On this piece of wood, I have room for all four of the 3 cm wide
spacer blocks. So I'll use those four spacers
to space four dovetails 3 cm apart.
I'm marking the edges of one of the spacers. I'll center the
first dovetail between these two marks.
Cutting the pins
Cutting the first gap between the pins, with three spacers between
the fence and the board. Because I started on the left side, I needed
to start with the spacers behind the fence. In retrospect, it would have
been more intuitive to start on the right side of my board and then
add spacers to cut the other slots.
As it was, I actually cut the first slot and then realized I needed to remove
spacers, not add them, so I had to reposition the fence, add three
spacers, and then push the fence up against the spacers. Oops!
Second spacer removed. This places the stock in the right spot to cut the third
space between the pins.
With the four spaces cut, I'm using a pencil to transfer the positions
onto the mating "tails" piece.
Cutting the tails
Now switching over to the tails jig, and tilting the saw by
the right angle (in this case, 10 degrees)
I can now line up the saw blade to cut on one side
of the tail. Be sure to get the blade on the right side
of the line, so the blade cuts in the waste, not the part you want to keep.
Workpiece now clamped in place, and the fence pushed up against
the workpiece.
Adding spacers, one at a time, to cut the sides of the other dovetails.
No need to line things up manually after the first cut.
Now swapping out the backing board for the other one with the
alignment pin in it.
I had also cut some test pieces (this was the first time using this jig).
Here I'm placing a single tailed test piece onto the jig, hooking it onto
the alignment pin, and pushing it to my right (left, as seen
in the photo). I then move the backing board of the jig
until the blade lines up with my pencil mark.
After cutting both sides of the test tail, I cut away the rest with a bandsaw
and check it against my pins piece. A tight fit!
I'm using a scrap of plywood to test cutting multiple tails. Here's hooking
the plywood over the pin, one cut at a time (click photo to enlarge).
And checking the fit with my plywood scrap. I'm now confident
enough to proceed with the actual workpiece.
Cutting out the work piece. This went very quickly, as I only needed to hook
it onto the pin for each slot and make a cut. No lining things up
to a line, no measuring required.
After that, cutting the waste between the tails on the bandsaw.
I'm using just an ordinary 1/4" bandsaw blade for this, starting my cut
in one kerf, then curving towards the other kerf.

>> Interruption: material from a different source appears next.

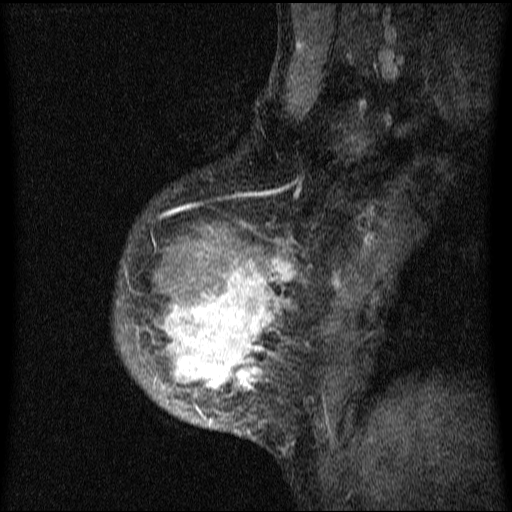
Breast MRI (dynamic contrast-enhanced), one sagittal slice. Position 51 of 64 along the scan axis. Dynamic contrast-enhanced series, image 2 of 4 at this slice position (ordered by acquisition). 1.5 T. TE 4.2 ms, TR 9.1 ms. 2 mm slice thickness. 512 × 512 image matrix, field of view 180 × 180 mm. Female patient, age 33 years.
Outlined on this slice (semi-automatically segmented with operator editing):
- analysis volume of interest (the breast-tissue region the enhancement analysis was run in; not a lesion): box from (x=115, y=164) to (x=335, y=457) px
- tumour enhancement mask (voxels above the 70 % enhancement threshold inside the analysis volume of interest): (x=131, y=193)–(x=299, y=434)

And assembling the dovetail joint. It was a bit tighter than I was hoping,
but I was still able to push it together with my hands.
I deliberately made this dovetail joint fairly large, just to make it more
interesting. By comparison, above the joint at left, a typical dovetail bit,
next to the largest dovetail bit that I have.
As you can see, this jig allows for dovetail joints considerably larger than
is possible with a router jig.
This joint is larger than the largest dovetail bit that Lee Valley Tools sells.
Finished joints, and the two jigs, plus the extra backer board at left.